> **REQUIRED TASK**
Convert every line in the records below into a single numbered list with one line per item, omitting any blank lines.

_ _ _ _ _ _ _

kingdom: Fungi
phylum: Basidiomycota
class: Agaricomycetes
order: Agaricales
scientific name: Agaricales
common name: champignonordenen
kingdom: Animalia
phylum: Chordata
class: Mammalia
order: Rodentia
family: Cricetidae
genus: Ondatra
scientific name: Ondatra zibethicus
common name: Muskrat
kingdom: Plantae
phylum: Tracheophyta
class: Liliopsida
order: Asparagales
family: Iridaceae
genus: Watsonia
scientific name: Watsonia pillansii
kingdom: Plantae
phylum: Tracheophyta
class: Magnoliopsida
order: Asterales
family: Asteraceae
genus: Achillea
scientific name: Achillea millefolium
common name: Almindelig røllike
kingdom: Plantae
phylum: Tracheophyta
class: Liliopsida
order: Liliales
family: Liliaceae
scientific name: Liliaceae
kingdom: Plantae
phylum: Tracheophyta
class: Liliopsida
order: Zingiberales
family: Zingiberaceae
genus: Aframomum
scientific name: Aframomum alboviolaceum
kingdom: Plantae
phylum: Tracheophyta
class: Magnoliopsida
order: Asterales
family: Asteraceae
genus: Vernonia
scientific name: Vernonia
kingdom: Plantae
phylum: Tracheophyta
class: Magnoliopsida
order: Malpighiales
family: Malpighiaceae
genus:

_ _ _ _ _ _ _

> **ANSWER TO THE EXERCISE**
1. kingdom: Fungi
2. phylum: Basidiomycota
3. class: Agaricomycetes
4. order: Agaricales
5. scientific name: Agaricales
6. common name: champignonordenen
7. kingdom: Animalia
8. phylum: Chordata
9. class: Mammalia
10. order: Rodentia
11. family: Cricetidae
12. genus: Ondatra
13. scientific name: Ondatra zibethicus
14. common name: Muskrat
15. kingdom: Plantae
16. phylum: Tracheophyta
17. class: Liliopsida
18. order: Asparagales
19. family: Iridaceae
20. genus: Watsonia
21. scientific name: Watsonia pillansii
22. kingdom: Plantae
23. phylum: Tracheophyta
24. class: Magnoliopsida
25. order: Asterales
26. family: Asteraceae
27. genus: Achillea
28. scientific name: Achillea millefolium
29. common name: Almindelig røllike
30. kingdom: Plantae
31. phylum: Tracheophyta
32. class: Liliopsida
33. order: Liliales
34. family: Liliaceae
35. scientific name: Liliaceae
36. kingdom: Plantae
37. phylum: Tracheophyta
38. class: Liliopsida
39. order: Zingiberales
40. family: Zingiberaceae
41. genus: Aframomum
42. scientific name: Aframomum alboviolaceum
43. kingdom: Plantae
44. phylum: Tracheophyta
45. class: Magnoliopsida
46. order: Asterales
47. family: Asteraceae
48. genus: Vernonia
49. scientific name: Vernonia
50. kingdom: Plantae
51. phylum: Tracheophyta
52. class: Magnoliopsida
53. order: Malpighiales
54. family: Malpighiaceae
55. genus:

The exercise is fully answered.